- _EXERCISE REQUIREMENTS_:
1/ Translate this sentence from the Botfighters passage into Spanish: "The aim is to kill."
2/ Repeat the Botfighters passage word for word, starting at "http://www.guardian.co.uk/online/story/0,3605,774467,00.html" and ending at "a text message.".
3/ Carry on writing the Botfighters passage from its final sentence.

Botfighters is a mobile-phone-based game started in Sweden that
lets people "fight" others that are physically nearby using the
cell network's location-based services, and SMS text messages.
(if you fire a shot and miss, you have to get physically closer
to your opponent.)

Here's the article where I first heard about it:

http://www.guardian.co.uk/online/story/0,3605,774467,00.html

> Ready, aim, text
> The aim is to kill. But in this battle, your weapon is your mobile phone.
> Sean Dodson reports
>
> Thursday August 15, 2002
>
> In the car park of a large supermarket on the outskirts of
> Stockholm, Niklas Wolkert, a 31-year-old programmer, is waiting
> with his son for his wife to finish shopping. Niklas looks like
> any other bored father until he takes his mobile phone from his
> jacket pocket and begins tapping out a text message.

- _INFORMATION SUPPLIED_:
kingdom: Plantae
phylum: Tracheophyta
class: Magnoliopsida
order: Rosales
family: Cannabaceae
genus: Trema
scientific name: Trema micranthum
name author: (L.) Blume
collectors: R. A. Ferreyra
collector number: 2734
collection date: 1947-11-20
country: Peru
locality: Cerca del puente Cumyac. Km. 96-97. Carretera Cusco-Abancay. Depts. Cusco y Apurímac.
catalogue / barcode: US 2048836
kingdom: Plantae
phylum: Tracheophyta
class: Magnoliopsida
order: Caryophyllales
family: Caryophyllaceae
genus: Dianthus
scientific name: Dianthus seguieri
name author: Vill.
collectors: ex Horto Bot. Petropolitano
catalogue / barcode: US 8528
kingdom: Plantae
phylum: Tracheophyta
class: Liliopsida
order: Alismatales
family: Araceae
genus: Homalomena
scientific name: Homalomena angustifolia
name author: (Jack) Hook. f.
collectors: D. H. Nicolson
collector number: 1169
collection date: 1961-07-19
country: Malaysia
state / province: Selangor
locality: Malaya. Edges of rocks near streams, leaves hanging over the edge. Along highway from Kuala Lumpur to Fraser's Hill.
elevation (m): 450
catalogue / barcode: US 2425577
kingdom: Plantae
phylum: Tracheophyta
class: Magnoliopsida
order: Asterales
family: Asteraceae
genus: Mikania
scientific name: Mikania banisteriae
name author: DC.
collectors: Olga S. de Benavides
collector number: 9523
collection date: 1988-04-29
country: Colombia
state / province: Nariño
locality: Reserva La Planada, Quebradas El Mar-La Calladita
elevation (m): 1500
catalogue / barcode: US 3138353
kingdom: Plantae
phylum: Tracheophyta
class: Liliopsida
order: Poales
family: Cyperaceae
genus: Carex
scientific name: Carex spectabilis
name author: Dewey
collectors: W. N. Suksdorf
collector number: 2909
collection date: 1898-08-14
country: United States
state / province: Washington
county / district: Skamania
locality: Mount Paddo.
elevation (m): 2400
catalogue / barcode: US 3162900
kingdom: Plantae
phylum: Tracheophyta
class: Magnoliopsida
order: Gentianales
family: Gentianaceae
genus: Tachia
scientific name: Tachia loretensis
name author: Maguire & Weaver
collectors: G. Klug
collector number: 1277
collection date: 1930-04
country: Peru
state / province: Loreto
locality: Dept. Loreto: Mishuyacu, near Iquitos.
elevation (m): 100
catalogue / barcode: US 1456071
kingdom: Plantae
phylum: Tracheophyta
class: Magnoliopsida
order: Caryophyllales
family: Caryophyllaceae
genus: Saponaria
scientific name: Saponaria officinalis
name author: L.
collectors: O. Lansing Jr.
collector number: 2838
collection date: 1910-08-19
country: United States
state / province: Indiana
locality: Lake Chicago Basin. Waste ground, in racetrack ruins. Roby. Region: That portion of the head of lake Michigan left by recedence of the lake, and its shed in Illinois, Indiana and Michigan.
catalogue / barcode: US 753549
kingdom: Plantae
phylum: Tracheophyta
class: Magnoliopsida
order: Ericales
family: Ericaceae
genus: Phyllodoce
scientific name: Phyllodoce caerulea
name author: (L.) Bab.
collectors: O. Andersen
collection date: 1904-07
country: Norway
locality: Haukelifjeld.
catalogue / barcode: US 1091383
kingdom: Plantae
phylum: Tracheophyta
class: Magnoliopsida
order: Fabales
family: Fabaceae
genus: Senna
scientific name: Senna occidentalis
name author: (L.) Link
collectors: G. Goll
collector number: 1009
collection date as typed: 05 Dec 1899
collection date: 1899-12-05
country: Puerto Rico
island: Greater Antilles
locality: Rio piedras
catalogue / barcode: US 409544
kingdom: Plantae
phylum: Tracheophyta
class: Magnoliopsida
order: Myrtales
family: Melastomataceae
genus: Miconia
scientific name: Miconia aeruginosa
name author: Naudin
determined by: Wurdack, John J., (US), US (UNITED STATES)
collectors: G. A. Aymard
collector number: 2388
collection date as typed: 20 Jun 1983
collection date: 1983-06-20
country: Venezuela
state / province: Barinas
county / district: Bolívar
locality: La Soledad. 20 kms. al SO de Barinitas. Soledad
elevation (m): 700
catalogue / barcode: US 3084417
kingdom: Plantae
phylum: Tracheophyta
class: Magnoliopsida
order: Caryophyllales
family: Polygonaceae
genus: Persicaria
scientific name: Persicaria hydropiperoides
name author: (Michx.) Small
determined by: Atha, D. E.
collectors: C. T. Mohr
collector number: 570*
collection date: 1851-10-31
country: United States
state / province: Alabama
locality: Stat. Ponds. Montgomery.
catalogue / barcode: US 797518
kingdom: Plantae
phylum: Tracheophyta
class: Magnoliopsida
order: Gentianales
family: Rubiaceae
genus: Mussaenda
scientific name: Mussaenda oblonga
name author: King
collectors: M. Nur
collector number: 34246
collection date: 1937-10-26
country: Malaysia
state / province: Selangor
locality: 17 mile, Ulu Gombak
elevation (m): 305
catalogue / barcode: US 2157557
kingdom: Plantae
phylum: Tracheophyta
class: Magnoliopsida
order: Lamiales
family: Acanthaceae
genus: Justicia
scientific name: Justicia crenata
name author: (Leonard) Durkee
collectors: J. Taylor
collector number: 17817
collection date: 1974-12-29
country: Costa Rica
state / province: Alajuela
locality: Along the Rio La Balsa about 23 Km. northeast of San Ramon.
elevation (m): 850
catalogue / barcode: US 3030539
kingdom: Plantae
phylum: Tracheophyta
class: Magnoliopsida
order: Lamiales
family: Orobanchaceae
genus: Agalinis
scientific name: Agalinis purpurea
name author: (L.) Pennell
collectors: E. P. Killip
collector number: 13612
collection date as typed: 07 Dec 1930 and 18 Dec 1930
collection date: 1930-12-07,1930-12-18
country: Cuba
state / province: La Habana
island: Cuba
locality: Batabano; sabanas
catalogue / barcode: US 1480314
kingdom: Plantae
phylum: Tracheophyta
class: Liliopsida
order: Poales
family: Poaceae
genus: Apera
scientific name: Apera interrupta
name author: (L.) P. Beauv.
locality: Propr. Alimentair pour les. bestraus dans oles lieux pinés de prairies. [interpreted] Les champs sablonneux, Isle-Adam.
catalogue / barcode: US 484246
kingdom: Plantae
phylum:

- _RESPONSES FOR EACH TASK_:
1/ El objetivo es matar.

2/
http://www.guardian.co.uk/online/story/0,3605,774467,00.html

> Ready, aim, text
> The aim is to kill. But in this battle, your weapon is your mobile phone.
> Sean Dodson reports
>
> Thursday August 15, 2002
>
> In the car park of a large supermarket on the outskirts of
> Stockholm, Niklas Wolkert, a 31-year-old programmer, is waiting
> with his son for his wife to finish shopping. Niklas looks like
> any other bored father until he takes his mobile phone from his
> jacket pocket and begins tapping out a text message.

3/
>
> It might look innocent enough, but in a few moments, Wolkert will
> be stepping into a virtual world. Wolkert is about to begin a
> game of Botfighters - a game that uses positioning technology in
> the phone to turn Wolkert into a virtual assassin, fighting foes
> on the streets of Stockholm.
>
> Botfighters is one of the most sophisticated games emerging on
> what is a new platform for play: the mobile phone. With their
> tiny screens and humble graphics it may seem hard to believe, but
> mobile gaming is seen as one way mobile companies can increase
> users' spending over the next few years. And you only have to
> look at Wolkert's face when he is playing Botfighters to see he
> is taking part in an extraordinary game.
>
> "When you get a reaction from another player, the rush is ...
> tremendous," he explains, between firing missiles at unknown
> assailants. The aim of the game is to "kill" as many people as
> possible. Wolkert takes about 30 seconds to target his opponent,
> who is more than a mile away and closing in. The battle lasts
> about 20 minutes, with both players shooting missiles several
> times. The game is only stopped by the return of his wife and the
> shopping. But Wolkert vows this is not the end: he will track
> down his opponent again. Revenge killings are common in
> Botfighters, and some struggles can go on for weeks.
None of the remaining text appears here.